- WHAT IS ASKED -
Pick out and copy each line of the listing below that contains the string "horizontal". Case matters.

- - -

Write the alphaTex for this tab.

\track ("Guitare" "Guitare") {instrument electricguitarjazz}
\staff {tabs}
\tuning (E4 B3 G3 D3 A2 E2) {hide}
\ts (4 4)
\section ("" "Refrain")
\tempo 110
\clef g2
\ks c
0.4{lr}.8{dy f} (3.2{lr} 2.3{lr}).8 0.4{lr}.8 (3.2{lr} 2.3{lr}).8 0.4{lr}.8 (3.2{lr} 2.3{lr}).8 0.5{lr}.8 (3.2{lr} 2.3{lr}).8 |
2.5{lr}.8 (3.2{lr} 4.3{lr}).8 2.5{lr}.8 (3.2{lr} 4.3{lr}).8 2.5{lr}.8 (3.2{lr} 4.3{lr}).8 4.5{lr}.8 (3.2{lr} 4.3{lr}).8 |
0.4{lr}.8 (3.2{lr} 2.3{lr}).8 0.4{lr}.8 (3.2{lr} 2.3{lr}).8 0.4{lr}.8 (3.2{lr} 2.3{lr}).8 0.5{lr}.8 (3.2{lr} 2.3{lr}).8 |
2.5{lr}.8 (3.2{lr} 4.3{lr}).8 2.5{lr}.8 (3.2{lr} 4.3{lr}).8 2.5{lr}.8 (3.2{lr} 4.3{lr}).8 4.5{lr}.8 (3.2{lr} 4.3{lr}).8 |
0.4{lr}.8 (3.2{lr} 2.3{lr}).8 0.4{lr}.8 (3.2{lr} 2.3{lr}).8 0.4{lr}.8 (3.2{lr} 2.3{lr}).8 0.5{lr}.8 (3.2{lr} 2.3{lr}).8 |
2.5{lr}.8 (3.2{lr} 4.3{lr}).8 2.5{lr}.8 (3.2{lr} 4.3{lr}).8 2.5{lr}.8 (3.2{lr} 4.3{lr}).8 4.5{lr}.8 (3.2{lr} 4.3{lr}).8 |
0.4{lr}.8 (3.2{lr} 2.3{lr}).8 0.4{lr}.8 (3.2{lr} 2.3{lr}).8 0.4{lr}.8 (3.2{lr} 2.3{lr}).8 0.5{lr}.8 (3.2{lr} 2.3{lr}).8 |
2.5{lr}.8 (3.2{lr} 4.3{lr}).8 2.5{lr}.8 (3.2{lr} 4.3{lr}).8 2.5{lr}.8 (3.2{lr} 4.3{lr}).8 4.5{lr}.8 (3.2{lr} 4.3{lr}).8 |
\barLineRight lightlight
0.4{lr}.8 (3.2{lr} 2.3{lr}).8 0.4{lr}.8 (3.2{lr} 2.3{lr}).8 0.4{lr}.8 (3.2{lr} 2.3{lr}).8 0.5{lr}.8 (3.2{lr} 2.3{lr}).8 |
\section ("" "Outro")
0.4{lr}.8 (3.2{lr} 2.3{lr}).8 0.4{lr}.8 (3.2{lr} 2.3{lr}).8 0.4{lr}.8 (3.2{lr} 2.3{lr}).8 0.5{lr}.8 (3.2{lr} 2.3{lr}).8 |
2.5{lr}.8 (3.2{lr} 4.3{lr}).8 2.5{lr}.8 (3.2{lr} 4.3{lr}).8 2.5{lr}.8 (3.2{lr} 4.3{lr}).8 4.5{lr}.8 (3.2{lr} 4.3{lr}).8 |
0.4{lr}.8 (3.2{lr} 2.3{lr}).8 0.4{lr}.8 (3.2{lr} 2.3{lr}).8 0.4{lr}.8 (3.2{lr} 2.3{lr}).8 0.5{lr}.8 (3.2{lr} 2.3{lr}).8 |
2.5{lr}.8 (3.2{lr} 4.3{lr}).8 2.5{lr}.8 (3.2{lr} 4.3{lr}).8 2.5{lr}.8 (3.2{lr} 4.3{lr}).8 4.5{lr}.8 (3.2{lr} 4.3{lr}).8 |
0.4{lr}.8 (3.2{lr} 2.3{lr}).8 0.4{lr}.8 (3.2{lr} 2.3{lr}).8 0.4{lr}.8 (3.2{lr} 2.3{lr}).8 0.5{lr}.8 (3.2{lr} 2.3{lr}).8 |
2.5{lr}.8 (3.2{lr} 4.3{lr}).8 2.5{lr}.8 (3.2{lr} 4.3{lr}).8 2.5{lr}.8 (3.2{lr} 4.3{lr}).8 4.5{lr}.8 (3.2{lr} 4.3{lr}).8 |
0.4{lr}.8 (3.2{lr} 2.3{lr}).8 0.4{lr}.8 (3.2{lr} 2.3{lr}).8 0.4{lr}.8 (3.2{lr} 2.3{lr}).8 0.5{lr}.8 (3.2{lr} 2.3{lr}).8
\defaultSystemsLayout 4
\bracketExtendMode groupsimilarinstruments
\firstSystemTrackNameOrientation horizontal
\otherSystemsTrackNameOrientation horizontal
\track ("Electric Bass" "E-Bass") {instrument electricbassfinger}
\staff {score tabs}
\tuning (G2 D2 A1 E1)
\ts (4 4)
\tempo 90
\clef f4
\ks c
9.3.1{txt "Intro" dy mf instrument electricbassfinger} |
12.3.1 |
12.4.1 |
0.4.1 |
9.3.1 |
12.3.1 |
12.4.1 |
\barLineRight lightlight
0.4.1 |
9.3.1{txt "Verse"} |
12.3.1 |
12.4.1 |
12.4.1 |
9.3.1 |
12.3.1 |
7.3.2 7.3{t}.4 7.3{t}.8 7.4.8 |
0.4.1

- - -

- IN RESPONSE -
\firstSystemTrackNameOrientation horizontal
\otherSystemsTrackNameOrientation horizontal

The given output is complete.